One obvious area of concern for existing multi-petaflop heterogeneous CPU/GPU architectures is the communication latency between co-operating GPUs in different nodes. There is no way for two GPUs to exchange data without the involvement of the CPU and its attached system memory. The only path available to ferry data between GPUs in different nodes is by first copying the data from the GPU memory to the CPU memory within the node before communication can take place as normal (e.g. via MPI) over the system interconnect.

Figure 1. GPU-GPU data transfer via CPU

Figure 1. The model used by existing CPU-GPU Heterogeneous architectures for GPU-GPU communication. Data travels via CPU & Infiniband (IB) Host Channel Adapter (HCA) and Switch or other proprietary interconnect.

Recent attempts to address the GPU to GPU communication overhead in clusters have included GPUDirect, a joint design from Mellanox and NVIDIA to remove a redundant memory copy which is otherwise required within the CPU memory. Even after eliminating this redundant copy the data must still be copied from the GPU to the CPU memory (and vice-versa at the receiving node).

There is also recent work to provide an optimised MPI interface directly from within CUDA which has shown some promising results in reducing GPU to GPU latency while still not approaching CPU to CPU MPI latency. This approach is again optimising the software rather than fundamentally changing the underlying route for GPU-GPU communication.

This circuitous route leads to what Tsukuba believe is unnecessary latency in the GPU to GPU pathway. As we look ahead to the Exascale era and beyond we can forsee GPU clustering being taken to extreme scale. This will make strong scaling all the more important for certain GPU enabled applications which will no longer take advantage of weak scaling at Exascale and beyond. Such applications will be particularly latency sensitive making improvements in inter-node GPU to GPU communication vital.

Tsukuba’s TCA concept is enabled by a network design which they call PEARL (PCI-Express Adaptive and Reliable Link). The PEARL network is enabled by an FPGA communications chip being developed at Tsukuba called PEACH2 (PCI-Express Adaptive Communication Hub 2).

The PEACH2 chip sits on the PCI-Express bus connecting the GPU to a CPU and has power adaptive technology designed in from the ground up. PCI-Express operates on a master/slave protocol with a CPU usually at the master end and various peripherals (such as GPUs) at the slave end. The PEACH2 chip enables connecting slave devices (in this case GPUs in different nodes) directly to each other. The GPUs themselves thus require no modification for this slave-slave connection.

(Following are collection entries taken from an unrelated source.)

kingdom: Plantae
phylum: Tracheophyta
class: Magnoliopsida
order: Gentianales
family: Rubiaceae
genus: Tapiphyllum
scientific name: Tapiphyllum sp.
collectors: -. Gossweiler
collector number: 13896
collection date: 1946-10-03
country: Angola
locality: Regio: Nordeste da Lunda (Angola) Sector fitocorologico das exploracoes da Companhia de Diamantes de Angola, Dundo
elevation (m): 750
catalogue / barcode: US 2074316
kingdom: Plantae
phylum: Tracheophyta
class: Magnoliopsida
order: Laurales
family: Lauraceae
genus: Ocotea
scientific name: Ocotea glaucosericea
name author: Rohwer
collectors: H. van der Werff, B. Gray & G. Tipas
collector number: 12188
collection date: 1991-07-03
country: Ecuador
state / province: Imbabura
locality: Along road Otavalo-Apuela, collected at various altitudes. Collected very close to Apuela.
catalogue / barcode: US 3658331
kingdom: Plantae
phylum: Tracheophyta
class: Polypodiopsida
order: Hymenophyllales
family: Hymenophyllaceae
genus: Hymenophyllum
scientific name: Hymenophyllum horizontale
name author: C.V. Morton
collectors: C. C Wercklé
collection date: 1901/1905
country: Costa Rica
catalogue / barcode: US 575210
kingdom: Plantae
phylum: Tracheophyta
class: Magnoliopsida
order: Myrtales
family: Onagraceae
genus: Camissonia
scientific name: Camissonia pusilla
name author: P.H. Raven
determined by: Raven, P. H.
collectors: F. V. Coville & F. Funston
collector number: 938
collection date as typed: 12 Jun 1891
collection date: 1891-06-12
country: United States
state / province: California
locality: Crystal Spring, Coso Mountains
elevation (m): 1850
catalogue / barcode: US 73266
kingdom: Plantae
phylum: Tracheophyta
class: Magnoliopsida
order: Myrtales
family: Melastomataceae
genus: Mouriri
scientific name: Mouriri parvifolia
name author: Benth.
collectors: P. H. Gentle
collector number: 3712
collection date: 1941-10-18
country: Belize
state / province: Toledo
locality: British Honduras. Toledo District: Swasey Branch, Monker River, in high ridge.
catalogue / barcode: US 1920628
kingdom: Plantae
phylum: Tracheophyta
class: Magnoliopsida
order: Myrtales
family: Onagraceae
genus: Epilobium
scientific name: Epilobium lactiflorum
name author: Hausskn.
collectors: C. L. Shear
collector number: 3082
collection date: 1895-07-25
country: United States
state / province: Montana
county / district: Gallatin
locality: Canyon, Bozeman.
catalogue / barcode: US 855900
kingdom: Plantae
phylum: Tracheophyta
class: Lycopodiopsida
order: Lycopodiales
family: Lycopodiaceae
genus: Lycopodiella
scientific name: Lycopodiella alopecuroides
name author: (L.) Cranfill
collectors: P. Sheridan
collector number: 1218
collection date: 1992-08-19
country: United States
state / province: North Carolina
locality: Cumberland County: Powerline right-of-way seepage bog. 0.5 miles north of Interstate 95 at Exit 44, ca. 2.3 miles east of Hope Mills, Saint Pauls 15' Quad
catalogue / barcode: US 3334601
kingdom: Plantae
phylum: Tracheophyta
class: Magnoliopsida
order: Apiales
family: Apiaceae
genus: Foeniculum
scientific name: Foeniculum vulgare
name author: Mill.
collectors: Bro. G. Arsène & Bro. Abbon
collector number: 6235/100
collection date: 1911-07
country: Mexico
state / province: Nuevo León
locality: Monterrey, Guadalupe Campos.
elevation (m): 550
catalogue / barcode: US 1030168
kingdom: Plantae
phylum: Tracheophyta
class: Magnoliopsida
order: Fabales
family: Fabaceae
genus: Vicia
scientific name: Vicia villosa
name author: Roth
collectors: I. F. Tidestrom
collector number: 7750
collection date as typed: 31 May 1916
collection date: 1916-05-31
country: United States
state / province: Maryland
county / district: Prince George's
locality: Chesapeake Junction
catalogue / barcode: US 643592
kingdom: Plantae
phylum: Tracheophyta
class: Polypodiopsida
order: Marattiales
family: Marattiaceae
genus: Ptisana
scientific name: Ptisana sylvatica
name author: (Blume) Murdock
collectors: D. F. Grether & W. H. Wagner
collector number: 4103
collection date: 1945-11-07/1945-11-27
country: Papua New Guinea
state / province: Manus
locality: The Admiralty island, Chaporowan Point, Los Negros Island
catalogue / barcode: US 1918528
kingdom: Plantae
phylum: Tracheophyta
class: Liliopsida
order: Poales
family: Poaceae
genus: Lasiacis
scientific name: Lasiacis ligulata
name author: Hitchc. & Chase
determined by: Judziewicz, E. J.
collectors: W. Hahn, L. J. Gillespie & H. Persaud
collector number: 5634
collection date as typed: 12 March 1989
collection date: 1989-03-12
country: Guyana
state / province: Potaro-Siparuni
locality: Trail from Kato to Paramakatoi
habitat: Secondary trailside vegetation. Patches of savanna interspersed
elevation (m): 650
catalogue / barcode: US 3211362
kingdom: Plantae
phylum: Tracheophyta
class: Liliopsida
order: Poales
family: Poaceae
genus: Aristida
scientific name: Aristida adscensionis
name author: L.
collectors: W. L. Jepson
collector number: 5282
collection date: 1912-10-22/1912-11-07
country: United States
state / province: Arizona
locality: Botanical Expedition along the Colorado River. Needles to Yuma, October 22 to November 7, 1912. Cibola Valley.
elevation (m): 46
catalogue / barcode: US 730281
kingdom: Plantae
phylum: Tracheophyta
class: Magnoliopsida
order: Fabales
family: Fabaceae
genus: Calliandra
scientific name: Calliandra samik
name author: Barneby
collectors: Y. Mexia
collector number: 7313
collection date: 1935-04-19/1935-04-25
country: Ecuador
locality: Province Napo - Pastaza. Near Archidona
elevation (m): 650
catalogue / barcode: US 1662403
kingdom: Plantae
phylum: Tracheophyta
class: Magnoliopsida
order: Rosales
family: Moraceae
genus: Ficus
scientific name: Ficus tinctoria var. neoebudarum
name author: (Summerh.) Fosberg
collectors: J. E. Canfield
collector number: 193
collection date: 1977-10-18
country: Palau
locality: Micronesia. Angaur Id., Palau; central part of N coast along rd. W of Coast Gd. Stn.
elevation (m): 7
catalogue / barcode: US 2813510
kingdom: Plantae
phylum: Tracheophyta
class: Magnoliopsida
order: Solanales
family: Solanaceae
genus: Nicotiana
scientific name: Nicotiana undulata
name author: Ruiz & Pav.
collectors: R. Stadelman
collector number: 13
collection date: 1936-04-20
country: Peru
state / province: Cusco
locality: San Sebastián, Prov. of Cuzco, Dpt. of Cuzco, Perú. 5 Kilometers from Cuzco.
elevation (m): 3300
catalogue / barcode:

Figure 2. TCA Data Transfer GPU-GPU

Figure 2. Data transfer between cooperating GPUs in separate nodes in a TCA cluster enabled by the PEACH2 chip.

As can be seen below in Figure 3. the PEARL network constitutes a second inter-node network in the cluster, parallel to the existing Inifiniband network.

Figure 3. Schematic of the PEARL network within a CPU/GPU cluster.

Figure 3. Schematic of the PEARL network within a CPU/GPU cluster.

The first 800 Teraflop phase of the HA-PACS cluster which Tsukuba launched last month is a regular CPU/GPU architecture. Tsukuba hope to have development and testing of the PEACH2 FPGA chip finished this year and to add the second (TCA) phase to HA-PACS in 2013 with 200 – 300 Teraflops of performance utilising the PEARL network.

Figure 4. Schematic of the HA-PACS supercomputer with detail on the phase 2 TCA cluster due 2013.

Figure 4. Schematic of the HA-PACS supercomputer with detail on the phase 2 TCA cluster due 2013.

This is some of the most novel work happening on GPU clustering on the path to Exascale and Professor Boku mentioned that Tsukuba were in consultation with NVIDIA about their work (TrueGPUDirect anyone?). It will be very interesting to see what kind of performance advantages over traditional CPU/GPU cluster architectures can be gained when the TCA cluster comes online next year.